Oldenburg and other experts say that although this “patient empowerment” lets patients become more actively involved in their health and wellness, it also means they are less likely to unquestioningly trust a physician’s diagnosis or follow a treatment plan than were patients in the era before the internet.

Patients’ confidence in their care providers is further weakened by skyrocketing care costs. Although doctors are not primarily responsible for the problem, they often bear the brunt of patient anger. Eighty-seven percent of physician respondents to a 2016 Medical Economics® survey said their practices were encountering more angry patients than a year or two earlier, and 56% said financial issues were the main cause of patient anger. Among some patients, that anger takes the form of believing their doctor is recommending unnecessary tests or procedures to earn more money.

Of course, for large groups within American society — especially people of color — mistrust of doctors and the health care system is longstanding and frequently justified.

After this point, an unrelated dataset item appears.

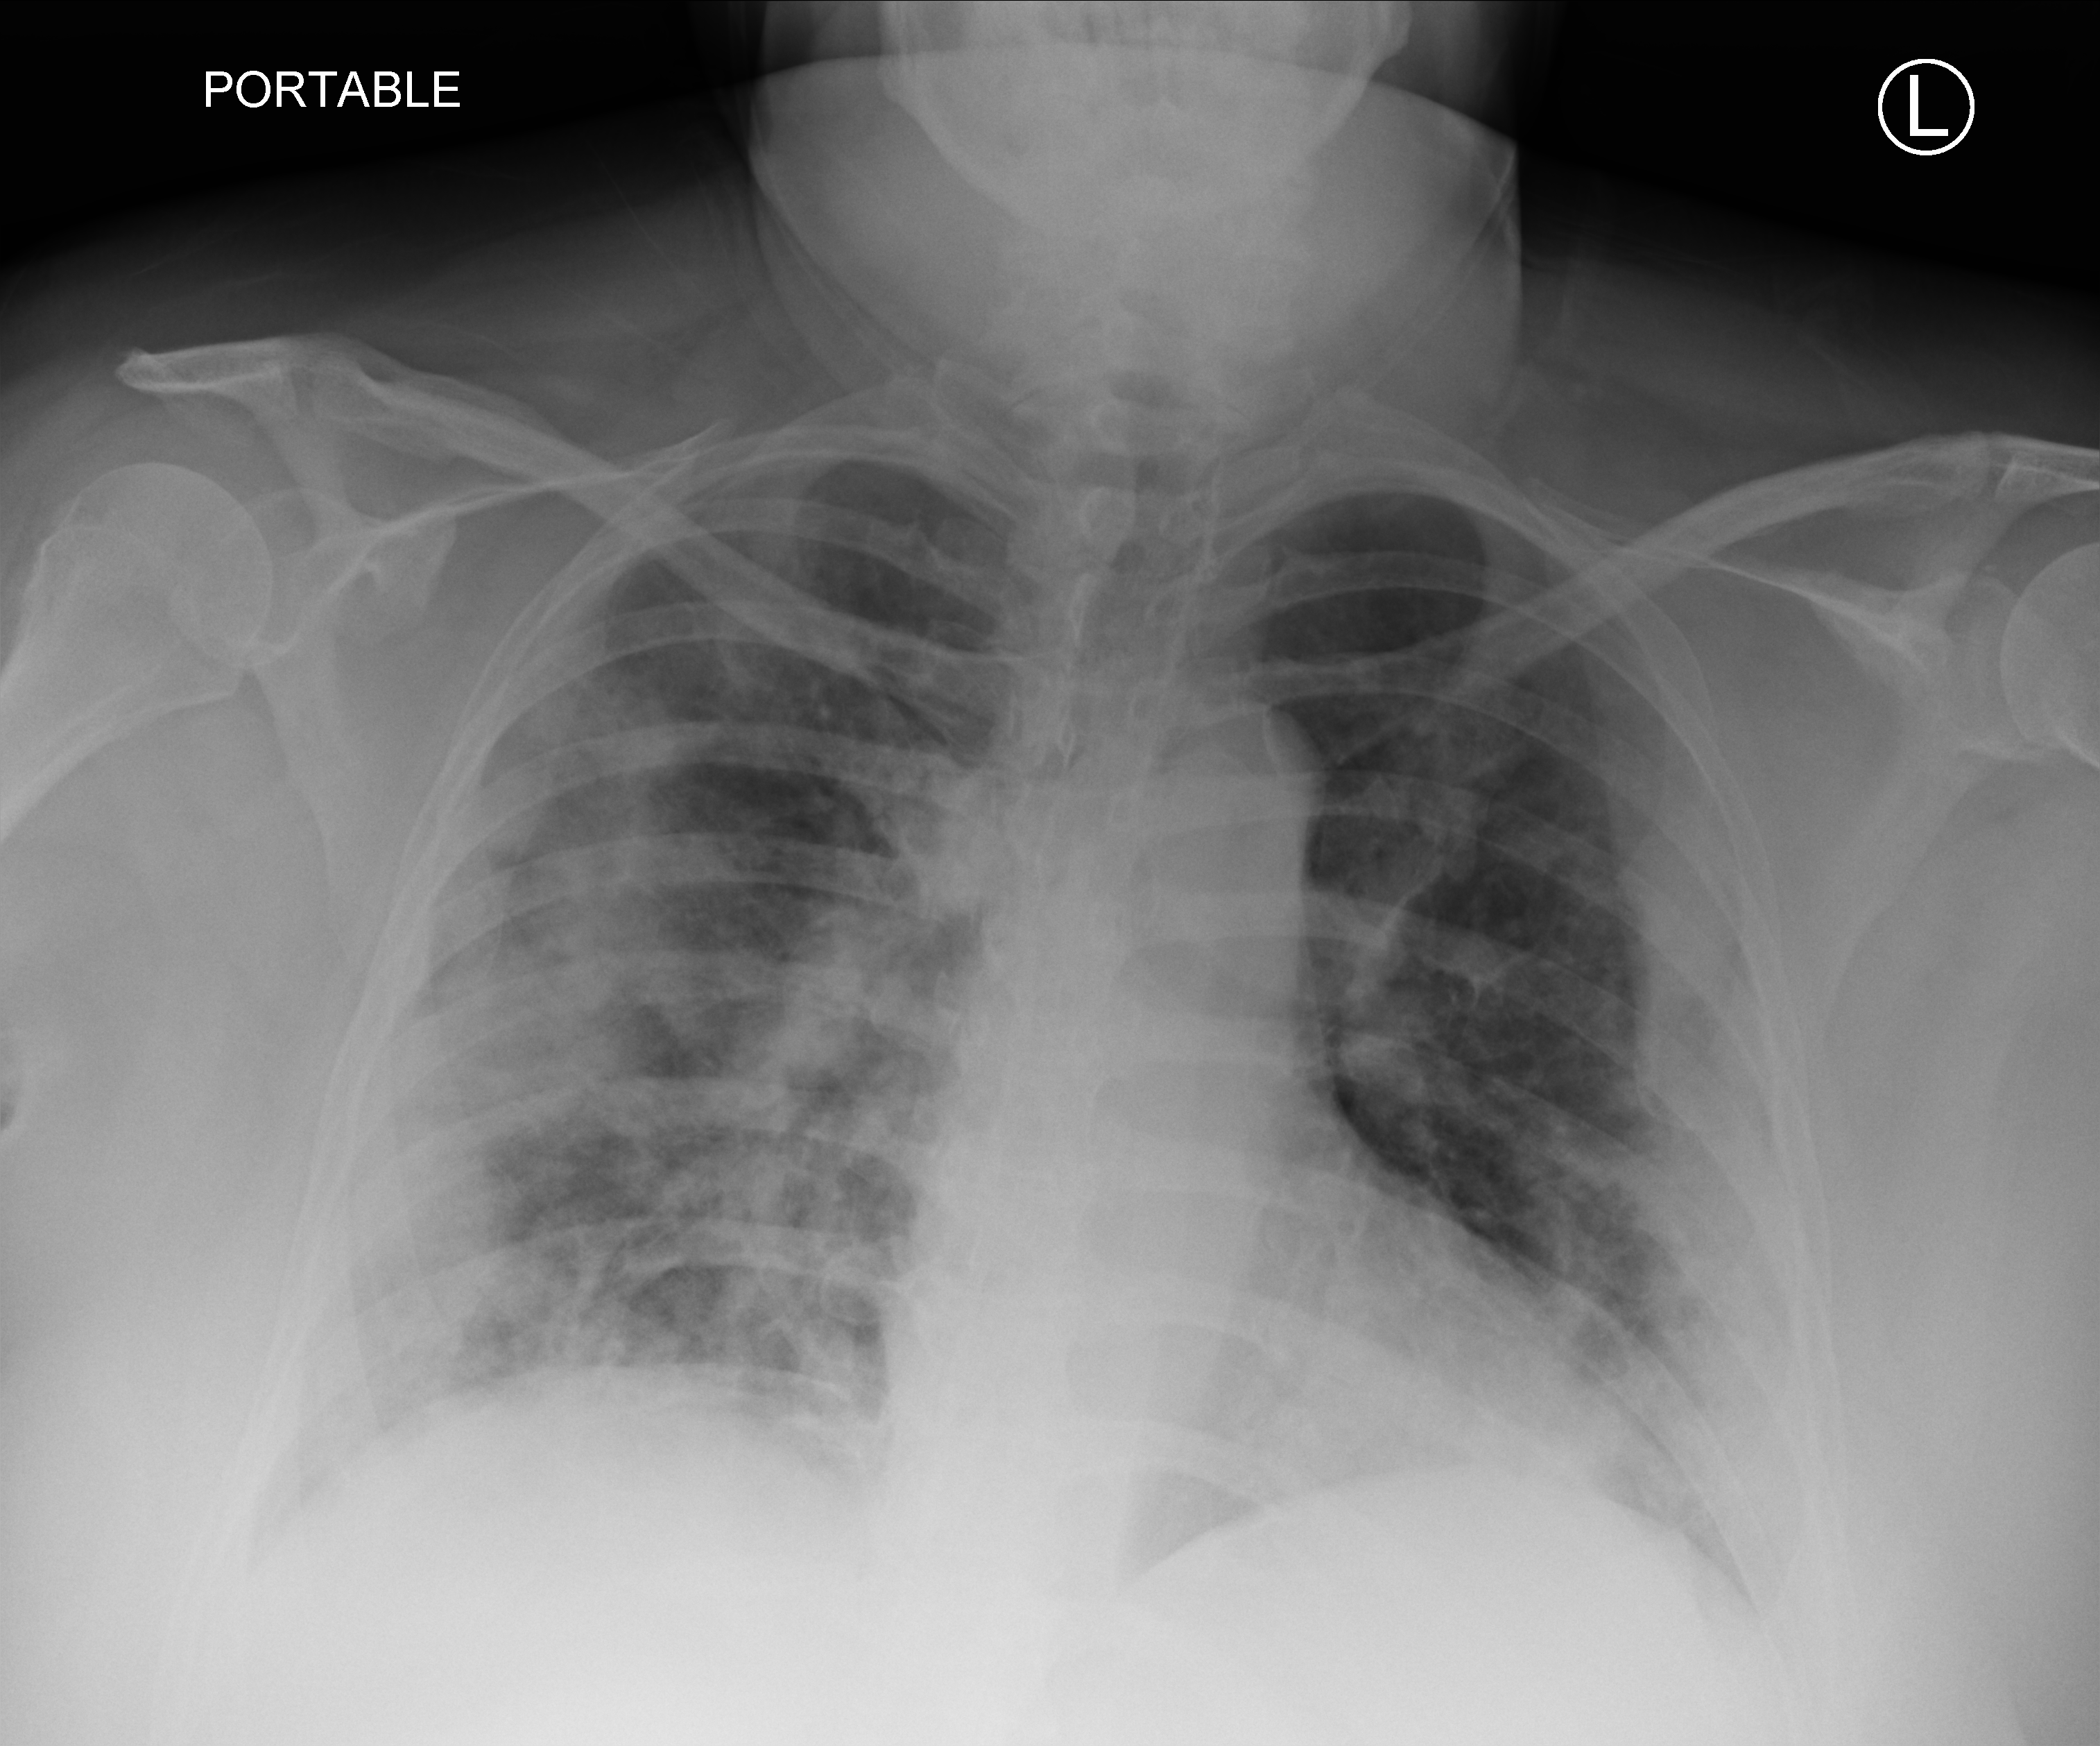
Chest X-ray (portable); anteroposterior (AP) projection. Female patient hospitalised with COVID-19, age 18–59 years.
From the hospital-stay record, not from the radiograph (when in the stay this image was taken is not recorded): admitted to intensive care during this hospital stay: no; length of hospital stay: 16 days; mechanically ventilated during this hospital stay: no.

A 2003 Institute of Medicine report on racial and ethnic disparities in health care found evidence that “stereotyping, biases and uncertainty on the part of health care providers can all contribute to unequal treatment.” Moreover, the report said, White clinicians who do not believe they are prejudiced “typically demonstrate unconscious implicit negative racial attitudes and stereotypes.” Many public health experts believe this distrust among members of the Black and Hispanic communities contributed to their initial reluctance to get COVID-19 vaccines as compared with White people (although the gap has since narrowed).

Establishing — or rebuilding — trust with patients is not easy, especially given the time and financial constraints most doctors face. Nevertheless, it is possible. The process starts with maximizing the time available to spend with patients by, for example, delegating to staff members tasks that reduce time for doctor-patient interactions. Then use the time to listen. “Let patients talk about the personal aspects of their illness, then add an affirming comment like ‘That must be very difficult,’” Post advises.

Dhruv Khullar, M.D., M.P.P., a New York City internist and author of a New York Times article about trust, reminds doctors that they can no longer expect trust automatically, but “if we work hard to demonstrate that we’re trustworthy, patients will come to trust us over time.”